Yes, if your kid ends up having to quarantine at some point, that 2 weeks won't be ideal. But 2 weeks of asynchronous busywork is not much less in quality than 2 weeks of remote schooling (especially for a 5 year old) and it's much better than a potential year of in school zooming when you have to accommodate everyone else who has to quarantine.
Anonymous
Anonymous wrote:Elementary teachers told us today that if kids are supposed to be quarantining they will have only asynchronous work to do and will not be Zooming in to their classrooms at all. In addition, they will be leaving their chromebooks at school, so I’m not completely sure how asynchronous work would be possible for kids who don’t have secondary computers at home. I understand having a Zoom option ongoing might make it easier for some kids to attend virtually when they need to be in person, but this temptation could be mitigated easily and offered only with permission. I just fear with cases increasing even before school starts, quarantine is an inevitable possibility (especially with Delta), and doing Clever busy work for two weeks is not what kids who missed out on so much last year really need.

After my kindergarten preview day drop off chaos (waiting with kids in the rain for 30+ minutes to get temp checked and into the school), I am feeling overwhelmingly negative about how ill-prepared they are for this school year.


This is accurate. Arguing at the SB meeting last night about teachers needing to be vaccinated and when they need to produce the vaccine card bc it's "protected health information"--give me a break.
Anonymous
APS is doing the same for quarantining elementary students. Unless a class has more than 50% of the class out at the same time, work during quarantine will be asynchronous.
Anonymous
Anonymous wrote:The way that ACPS (and other local districts from what I understand) handled concurrent zoom means that for kids to participate from home via zoom, ALL kids in the classroom and the teacher also are on zoom so they could all hear each other. It's terrible for everyone. Keeping the kids in school in a real classroom setting is so much better--especially since it sounds like you're talking about Kindergarten.
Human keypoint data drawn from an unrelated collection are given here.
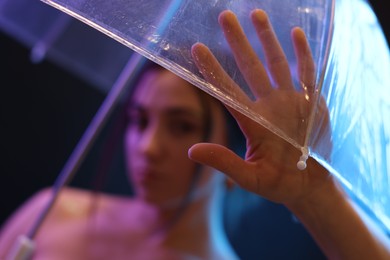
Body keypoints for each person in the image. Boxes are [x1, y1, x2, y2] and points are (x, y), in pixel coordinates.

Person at [0, 8, 389, 260]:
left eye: (182, 126)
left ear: (242, 144)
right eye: (139, 120)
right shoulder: (49, 212)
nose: (148, 148)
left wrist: (313, 196)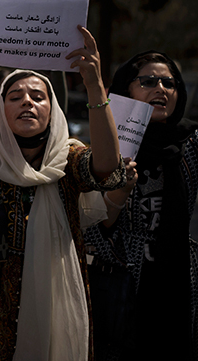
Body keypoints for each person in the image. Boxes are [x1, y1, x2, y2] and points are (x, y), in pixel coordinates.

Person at [0, 18, 126, 361]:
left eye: (38, 96)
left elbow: (107, 165)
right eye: (15, 96)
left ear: (52, 109)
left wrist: (95, 85)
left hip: (57, 305)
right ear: (1, 109)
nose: (27, 102)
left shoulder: (69, 160)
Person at [83, 51, 198, 360]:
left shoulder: (190, 144)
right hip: (121, 290)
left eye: (169, 83)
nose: (160, 89)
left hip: (176, 283)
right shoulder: (105, 147)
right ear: (126, 91)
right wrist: (121, 190)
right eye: (148, 81)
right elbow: (96, 228)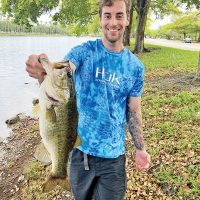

It's not the system I initially thought it would be (and what some schools I know of in other states did) where the teacher taught normally and kids at home could watch them on zoom.

Yes, if your kid ends up having to quarantine at some point, that 2 weeks won't be ideal. But 2 weeks of asynchronous busywork is not much less in quality than 2 weeks of remote schooling (especially for a 5 year old) and it's much better than a potential year of in school zooming when you have to accommodate everyone else who has to quarantine.


Well it is if you have an IEP, which we do
Anonymous
I have no idea what they are actually going to do at individual schools, but the school division is saying that they will do livestreaming of classes for quarantined students:

http://www.acpsk12.org/news/?p=17606&utm_source=rss&utm_medium=rss&utm_campaign=latest-updates-for-back-to-school
Anonymous
2 weeks of quarantine/asynchonous work will cause high schoolers to fall behind. Kids will go to school sick.
Anonymous
Ugh. Really? Our teacher shared nothing. She was on for five minutes and cut off parents trying to ask questions about encore. I am really worried and can't begin to understand what ACPS leadership has been doing the past 18 months.